At this time of the year, just about every player and coach is naturally “excited” by the prospect of a fresh start on a new season, especially with a new regime taking over. But these aren’t empty platitudes put forth by the players who’ve been available to the media this week.

Cohen said one of the first things he saw after the Bears hired Nagy was that the Kansas City Chiefs, while running his new coach’s offense, had two 1,000-yard pass-catchers (Tyreek Hill and Travis Kelce) and a 1,000-yard running back (Kareem Hunt). 

“I was like, ‘I don’t know how that ball’s getting around like that,’” Cohen said. “But I know it’s going to be a good thing because we have as many weapons as we do, to know that everybody’s still going to be able to get the ball and get the yards, it’s a wonderful thing.”
 
Cohen said he’s worked this year on his route-running and receiving skills, which could make him an interesting candidate to back up the similarly-diminutive Taylor Gabriel at the “Zebra” receiver spot in Nagy’s offense. And while Cohen can be used there, that may sell short his skills as a running back, which will remain his primary role. 
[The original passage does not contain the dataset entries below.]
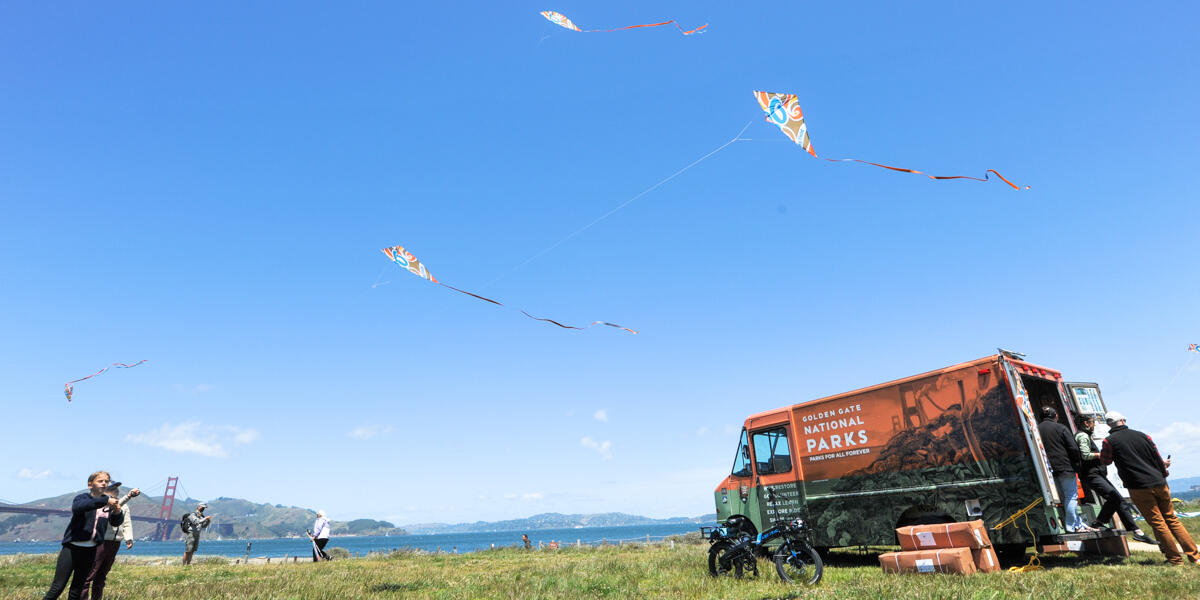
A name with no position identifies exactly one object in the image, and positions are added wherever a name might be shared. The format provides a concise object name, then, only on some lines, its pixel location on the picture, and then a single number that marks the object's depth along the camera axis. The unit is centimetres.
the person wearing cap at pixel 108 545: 638
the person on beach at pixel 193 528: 1568
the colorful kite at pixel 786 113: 855
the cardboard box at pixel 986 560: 820
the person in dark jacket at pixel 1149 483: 790
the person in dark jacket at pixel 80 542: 607
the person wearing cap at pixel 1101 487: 856
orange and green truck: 853
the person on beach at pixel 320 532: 1612
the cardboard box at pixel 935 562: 798
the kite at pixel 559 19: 959
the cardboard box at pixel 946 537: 823
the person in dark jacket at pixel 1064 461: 827
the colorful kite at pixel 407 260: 1142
“He just needs to understand he’s not a receiver, so there’s a lot of details that the receivers themselves are putting into it,” Nagy said. “He’s a running back. So whatever we can do in the specific routes he’s going to (run) — his route tree is not going to be quite as big. So that ones that he does have, he can hone in on those and understand the specifics of that. Coach (Charles) London will do a great job of teaching him that. But then also remember, too, we need you to run the ball, too. If you become one dimensional a certain way, now it’s advantage defense.”

Cohen, for what it’s worth, said he’s gained about 10 pounds and now weighs 190 pounds (“all muscle, solid,” he quipped), which should help him stay on the field as his role grows as a second-year pro. 
 
Cohen’s versatility, though, fits with the bigger-picture offensive scheme that Nagy and his coaching staff are in the nascent stages of installing this week. The inside zone and run-pass options concepts that are a big part of Nagy’s offense are familiar to Cohen, too — “that’s really how I got all my yards in college,” he said. 

But even while the Bears operate a basic version of the offense they’ll eventually use, there’s a certain excitement level around Halas Hall about how things could look come September. And how those things look should help Cohen get closer to — or reach — his goals after a strong rookie debut. 

“I just have this attitude like I don’t really feel like I’ve done anything yet,” Cohen said. “I wasn’t in the Pro Bowl, really not like a definite household name yet, so I feel like I have a lot more to prove. Didn’t have any 1,000-yard season in any phase of the game, so I feel like I have a lot more to do.”